The pipeline stages before the rasterizer convert from the information provided by the CPU—commonly 3D object geometry and positions and 3D viewpoint location and orientation—into the screen-space vertices needed by the radterizer. The most important of these are:
A user-specified GPU-executed vertex shader
Both the input and output of a vertex shader are commonly called
vertices
even though they may have different datatypes and
values.
Fixed frustum clipping that removes and geometry that would be off-screen.
Fixed projection that handles the math of common 3D perspective using a single number (the w coordinate) provided by the vertex shader.
Fixed viewport transformation that shifts and scales from the normalized -1 to 1 coordinates to the screen-space coordinates needed by the rasterizer.
Some graphics applications will make use of a few additional pre-rasterization stages, mostly user-specified shaders for refining the object geometry before it gets to the vertex shader.

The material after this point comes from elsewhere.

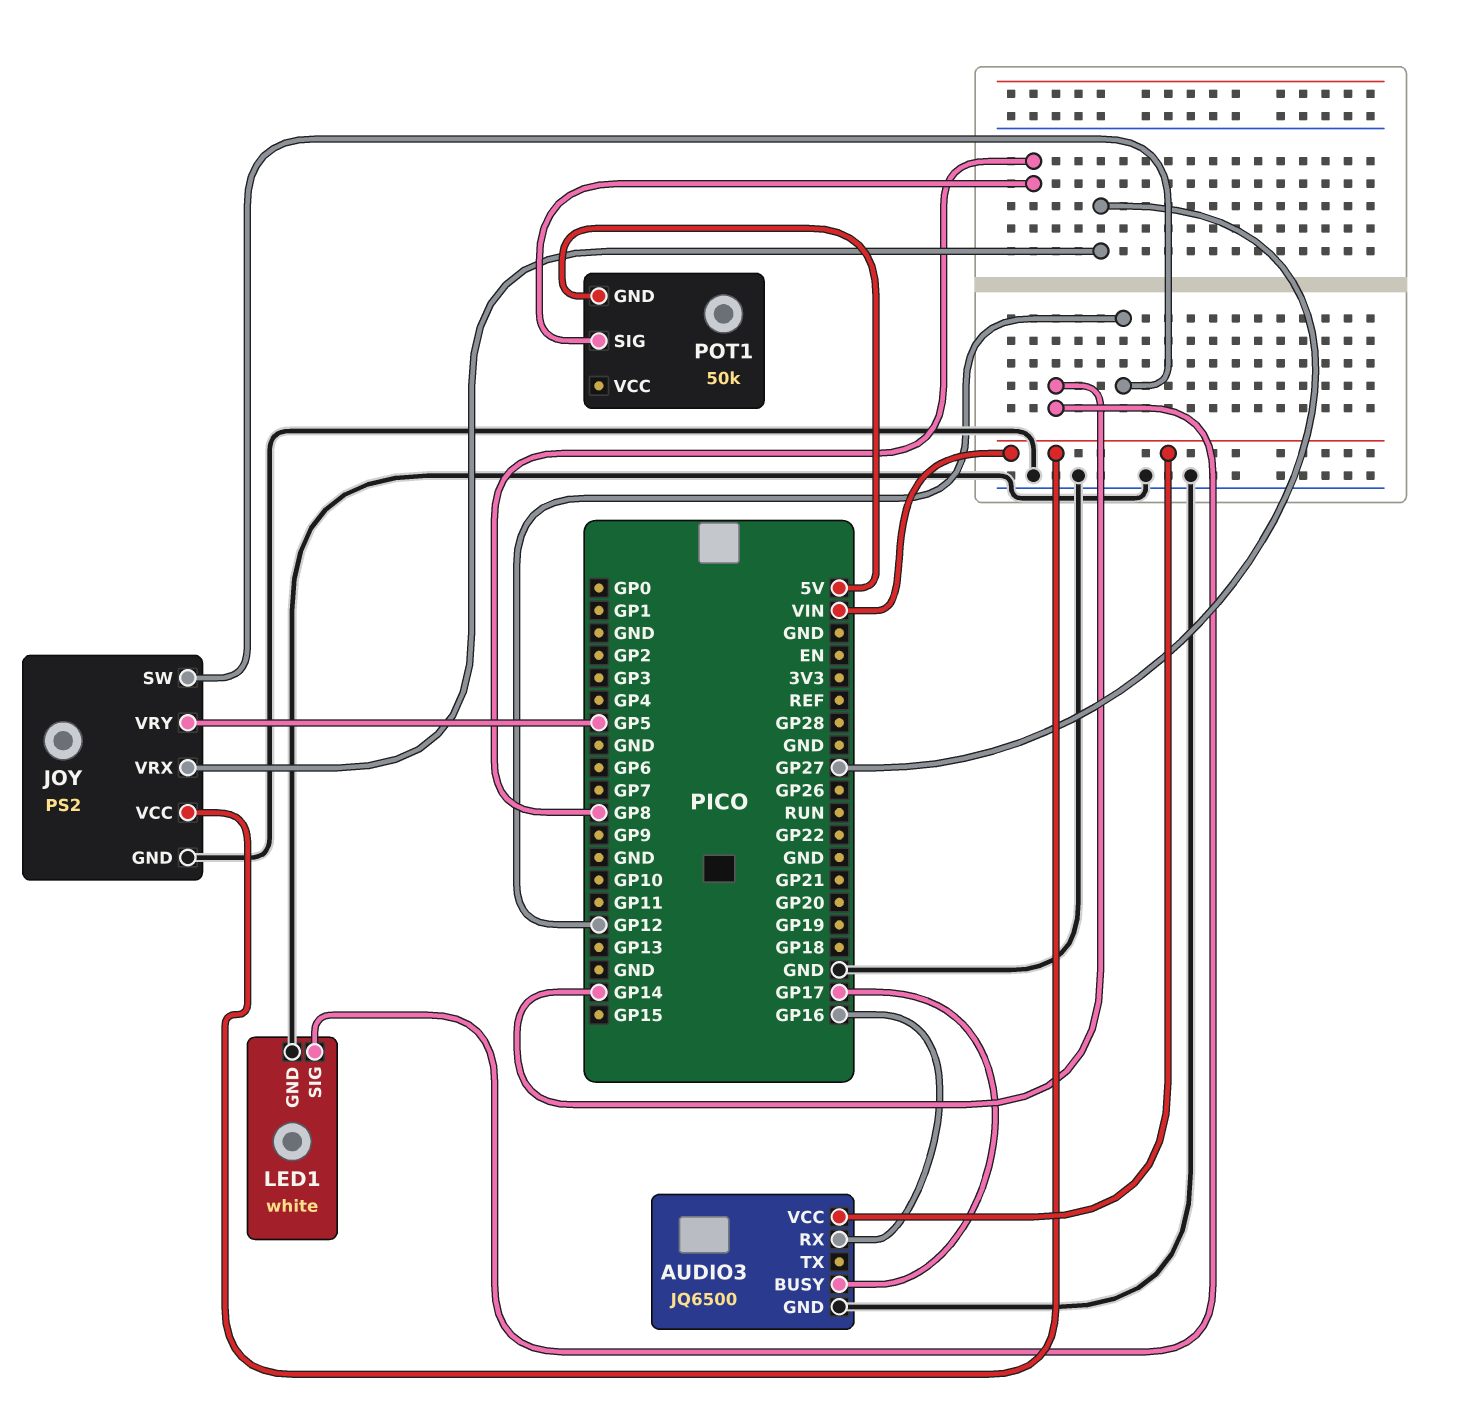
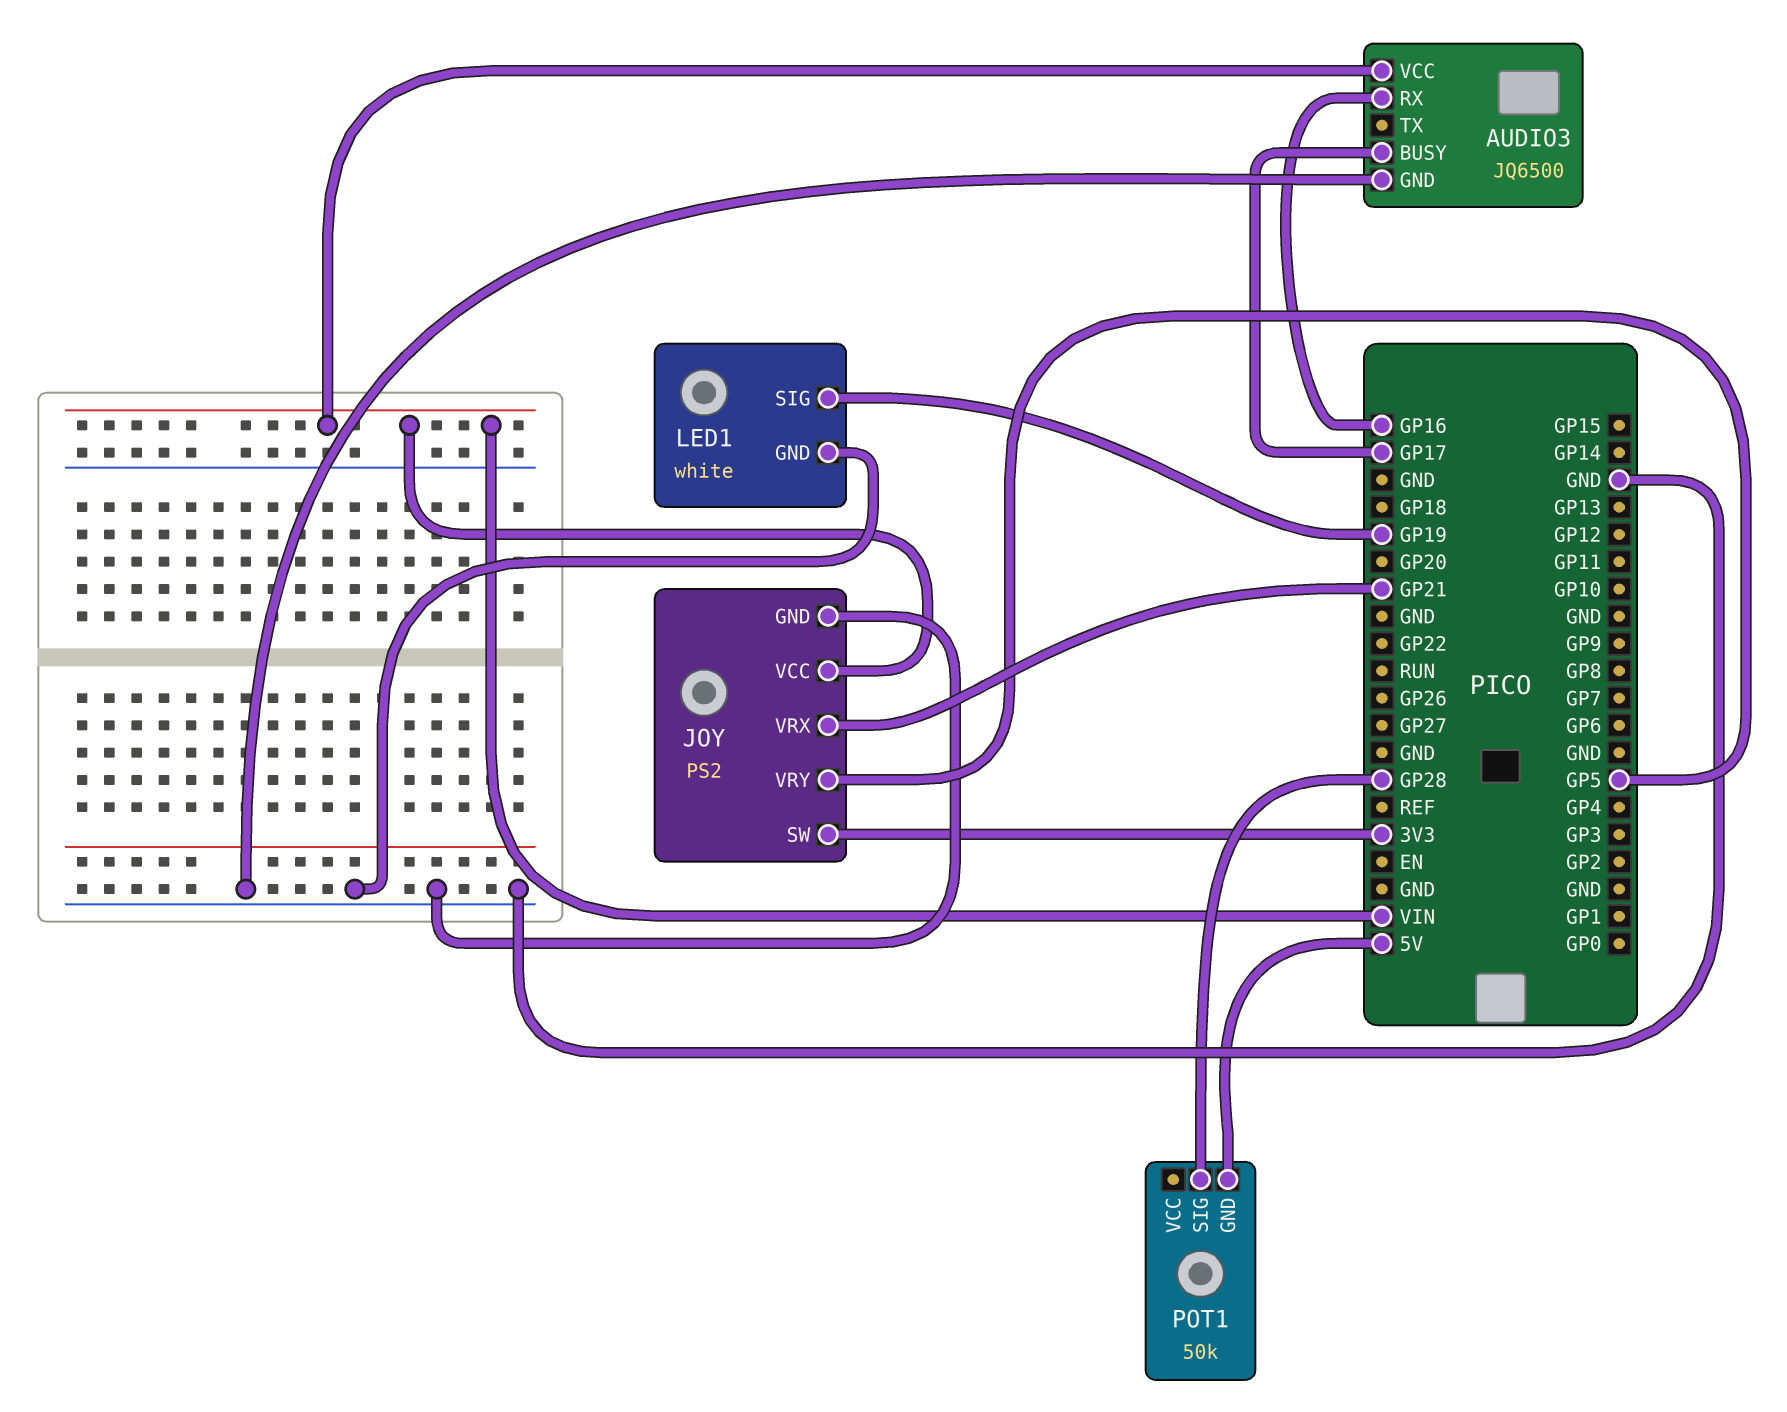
JOY pin SW: GP12 -> 3V3
JOY pin VRX: GP27 -> GP21
LED1 pin SIG: GP14 -> GP19
POT1 pin SIG: GP8 -> GP28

The pipeline stages after the rasterizer convert the set of fragments
that share a single (x,y) coordinate
into the color for that pixel. There are many of these stages, but most
either have a somewhat specialized purpose or just do the right
thing.
Three are of particular note:
A user-specified GPU-executed fragment shader
Confusingly, both the input and output of a fragment shader are
commonly called fragments
even though they may have completely
different datatypes and values (e.g., input a position, texture
coordinate, and normal vector; output a color).
Configurable depth buffering that discards fragments that are behind other fragments.
Configurable blending that combines the fragment’s color with the color already in the image at that pixel to create the new pixel color.